"What be yew doing?" cried Thomasine in great fear. "It bain't yourn."
Brightly did not hear her. He knew at last what it was like to jog along the lane in a little pony-cart, and for five precious minutes he was in dreamland. In that short space of time he completed the allotted span of human existence. He was returning to the littlie cottage in the midst of the potato-patch, after a day of successful work. The cart behind was piled high with rabbit-skins, and in her own little corner Ju was sitting, fat and content. Brightly put up his ridiculous head and whistled "Jerusalem the Golden" for the last time. Then he got down, tied up the pony to another gatepost, and tramped through the mud with Thomasine.
In the town they passed a window where a notice was displayed: "Men wanted," and the girl drew his attention to it, but Brightly only coughed. The dream had faded and he had returned to realism.

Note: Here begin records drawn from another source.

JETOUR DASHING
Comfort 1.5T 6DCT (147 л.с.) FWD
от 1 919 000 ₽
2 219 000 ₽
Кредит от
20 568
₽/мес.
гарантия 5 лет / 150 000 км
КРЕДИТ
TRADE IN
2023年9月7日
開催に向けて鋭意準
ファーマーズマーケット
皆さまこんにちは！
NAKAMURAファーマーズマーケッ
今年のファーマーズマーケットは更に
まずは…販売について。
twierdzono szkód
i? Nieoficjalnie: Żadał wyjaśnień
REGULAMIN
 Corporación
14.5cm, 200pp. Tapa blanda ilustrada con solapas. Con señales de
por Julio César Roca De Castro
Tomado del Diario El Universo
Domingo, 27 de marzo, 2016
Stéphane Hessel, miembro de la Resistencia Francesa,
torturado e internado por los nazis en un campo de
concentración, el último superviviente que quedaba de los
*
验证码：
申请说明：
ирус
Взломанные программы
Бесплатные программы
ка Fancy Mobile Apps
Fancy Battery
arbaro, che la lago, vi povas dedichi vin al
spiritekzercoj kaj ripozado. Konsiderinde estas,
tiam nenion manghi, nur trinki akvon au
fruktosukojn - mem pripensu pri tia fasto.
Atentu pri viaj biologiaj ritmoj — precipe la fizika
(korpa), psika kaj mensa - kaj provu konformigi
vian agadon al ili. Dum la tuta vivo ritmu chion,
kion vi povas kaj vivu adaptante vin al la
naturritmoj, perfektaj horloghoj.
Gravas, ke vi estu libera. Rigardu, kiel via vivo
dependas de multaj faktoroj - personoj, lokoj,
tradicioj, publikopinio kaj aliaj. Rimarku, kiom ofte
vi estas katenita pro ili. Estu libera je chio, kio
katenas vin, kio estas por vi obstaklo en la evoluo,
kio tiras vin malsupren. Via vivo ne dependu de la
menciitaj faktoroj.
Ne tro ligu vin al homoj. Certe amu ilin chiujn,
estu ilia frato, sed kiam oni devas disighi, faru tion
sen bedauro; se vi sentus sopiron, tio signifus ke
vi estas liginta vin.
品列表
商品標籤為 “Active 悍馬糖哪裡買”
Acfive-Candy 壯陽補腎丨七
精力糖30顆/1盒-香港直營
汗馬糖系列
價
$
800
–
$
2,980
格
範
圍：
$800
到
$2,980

Men were wanted to dig foundations, build houses, work in stone, hairy-armed men who could lift granite, not a poor creeping thing who had hardly the strength to strangle a fluttering fowl.
They went through the town, up the long hill on the other side, and near a quarry of red stone they stopped.
"It be the way to Plymouth," Brightly said.
"Thankye kindly," said Thomasine. "Be yew going back?"
"Ees; I be going back," he answered.
"Be yew going far?"
"A bit o' the way towards Meldon."
"Yew ha' got no money," she said pityingly.